The South China Sea has become an area of increased US-China tension. It is linked to Taiwan by proximity.
The war in Ukraine gives China a big opportunity. The West is preoccupied there. Beijing regards Russia as a long-lasting ally and wants to help it.
Of course, there is the view among US pundits that China is experiencing an economic downturn and a resulting leadership crisis, and Chinese President Xi Jinping (習近平) needs a war.
Finally, polls in Taiwan show a marked trend among residents to identify as Taiwanese rather than as Chinese or both. This might prod Chinese leaders to move quickly.
What is the counterevidence?
If China were to invade Taiwan in the next few days or even months, that would be known to the US. Invasions take a lot of preparation.
Former US president Dwight Eisenhower, when he was leader of the Allied forces in World War II, spent months preparing the Normandy invasion in 1944. That was only 42km across the English Channel.
Taiwan is more than threefold that far from China, and there are currents in the Taiwan Strait to contend with.
Furthermore, US intelligence organizations have more than 130 satellites that can provide surfeit evidence of China preparing an invasion, or not.
Taiwan also has intelligence information on China’s military, and if an invasion were pending, Taiwan would be making emergency plans.

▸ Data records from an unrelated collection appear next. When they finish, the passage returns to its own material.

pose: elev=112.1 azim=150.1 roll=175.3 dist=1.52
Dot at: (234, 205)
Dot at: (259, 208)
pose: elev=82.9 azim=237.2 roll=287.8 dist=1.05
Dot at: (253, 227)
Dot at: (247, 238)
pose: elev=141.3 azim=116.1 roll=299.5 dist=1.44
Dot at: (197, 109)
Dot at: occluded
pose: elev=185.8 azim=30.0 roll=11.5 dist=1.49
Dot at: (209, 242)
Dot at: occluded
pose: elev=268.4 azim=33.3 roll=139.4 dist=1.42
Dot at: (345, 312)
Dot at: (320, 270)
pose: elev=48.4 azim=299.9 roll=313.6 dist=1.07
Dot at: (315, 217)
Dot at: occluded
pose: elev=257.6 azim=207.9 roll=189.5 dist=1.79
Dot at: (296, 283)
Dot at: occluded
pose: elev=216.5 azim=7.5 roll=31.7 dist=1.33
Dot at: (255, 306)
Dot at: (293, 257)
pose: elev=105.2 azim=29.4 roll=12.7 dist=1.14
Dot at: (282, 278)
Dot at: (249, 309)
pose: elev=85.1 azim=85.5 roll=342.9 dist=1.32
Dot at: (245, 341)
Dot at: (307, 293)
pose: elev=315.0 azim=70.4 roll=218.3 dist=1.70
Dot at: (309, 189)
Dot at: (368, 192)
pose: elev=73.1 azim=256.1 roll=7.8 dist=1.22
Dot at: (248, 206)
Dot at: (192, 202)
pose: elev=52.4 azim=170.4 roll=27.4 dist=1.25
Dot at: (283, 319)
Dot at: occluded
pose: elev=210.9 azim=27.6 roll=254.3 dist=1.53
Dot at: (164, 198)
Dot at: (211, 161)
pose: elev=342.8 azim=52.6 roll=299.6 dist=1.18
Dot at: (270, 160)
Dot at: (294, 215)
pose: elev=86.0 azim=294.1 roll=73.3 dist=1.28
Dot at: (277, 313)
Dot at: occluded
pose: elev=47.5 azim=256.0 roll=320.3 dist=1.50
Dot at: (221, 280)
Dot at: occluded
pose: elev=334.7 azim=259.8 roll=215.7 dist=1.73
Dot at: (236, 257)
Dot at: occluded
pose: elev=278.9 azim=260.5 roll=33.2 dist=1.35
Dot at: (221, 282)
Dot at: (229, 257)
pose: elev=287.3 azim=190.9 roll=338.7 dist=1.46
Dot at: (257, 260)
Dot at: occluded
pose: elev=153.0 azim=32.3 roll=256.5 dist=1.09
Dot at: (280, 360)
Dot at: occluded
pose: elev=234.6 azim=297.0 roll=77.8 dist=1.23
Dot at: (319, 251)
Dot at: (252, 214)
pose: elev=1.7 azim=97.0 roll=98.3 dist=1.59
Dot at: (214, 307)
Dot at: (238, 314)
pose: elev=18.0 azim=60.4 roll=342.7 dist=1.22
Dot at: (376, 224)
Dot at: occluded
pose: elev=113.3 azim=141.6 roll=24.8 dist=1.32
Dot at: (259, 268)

It is not.
Three of the reasons to bolster the narrative that China is planning an invasion of Taiwan soon are not convincing.
China’s military showing off to intimidate Taiwan is just that. Western media exaggerate its importance. Taiwan’s air defense zone is not clear or well established. The US designed it after World War II. The midway line is not established in law or otherwise.
The South China sea has seen more tension of late, but Beijing and Taipei are not likely to engage over events there. After all, they agree about its status — it belongs to China, although which China does not seem to matter.
The war in Ukraine is said to give China an opportunity, yet China seems to want to negotiate peace there.
Chinese leaders talk of the urgency of resolving the “Taiwan issue,” but urgency is seen as 2025 or 2027. That leaves considerable time to change course.
Also mentioned is 2049, the 100-year anniversary of the founding of the People’s Republic of China. That is so far away that the situation is certain to be different.
Another reason to think that China is not thinking of invading Taiwan is the matter of its need for sophisticated computer chips, a good share of which are made by Taiwan Semiconductor Manufacturing Co (TSMC). An invasion would certainly wreak havoc with its production and exports, and impact China’s economy. TSMC is Taiwan’s “ace in the hole.”
Likewise with China’s perception of Taiwanese politics. Beijing celebrated the Democratic Progressive Party’s (DPP) big election setback in November last year. This had special salience because President Tsai Ing-wen (蔡英文) ran an anti-China campaign and was blamed.
Although some polls indicate that the DPP has bounced back, many pundits think the Chinese Nationalist Party (KMT) could win the presidential election in January next year.
However, the KMT has not decided on a candidate and if the election campaign of 2020 is any clue, it might suffer from factional disagreements that hurt its chances for victory.
Clearly it is too early to know which party will win.
China’s preferred plan to bring Taiwan into the fold is to expand economic ties that make Taiwan dependent on China and want to unify. The data seem to indicate China’s plan could have more appeal later rather than sooner.
Western media fancy the idea that China will invade Taiwan in coming days. That sells more newspapers and gets more revenue from television ads, but it contradicts the notion that Chinese are patient people, and Taiwanese do not want a war and are not panicking.
John Copper is Stanley J. Buckman distinguished professor emeritus of international studies at Rhodes College in Memphis, Tennessee.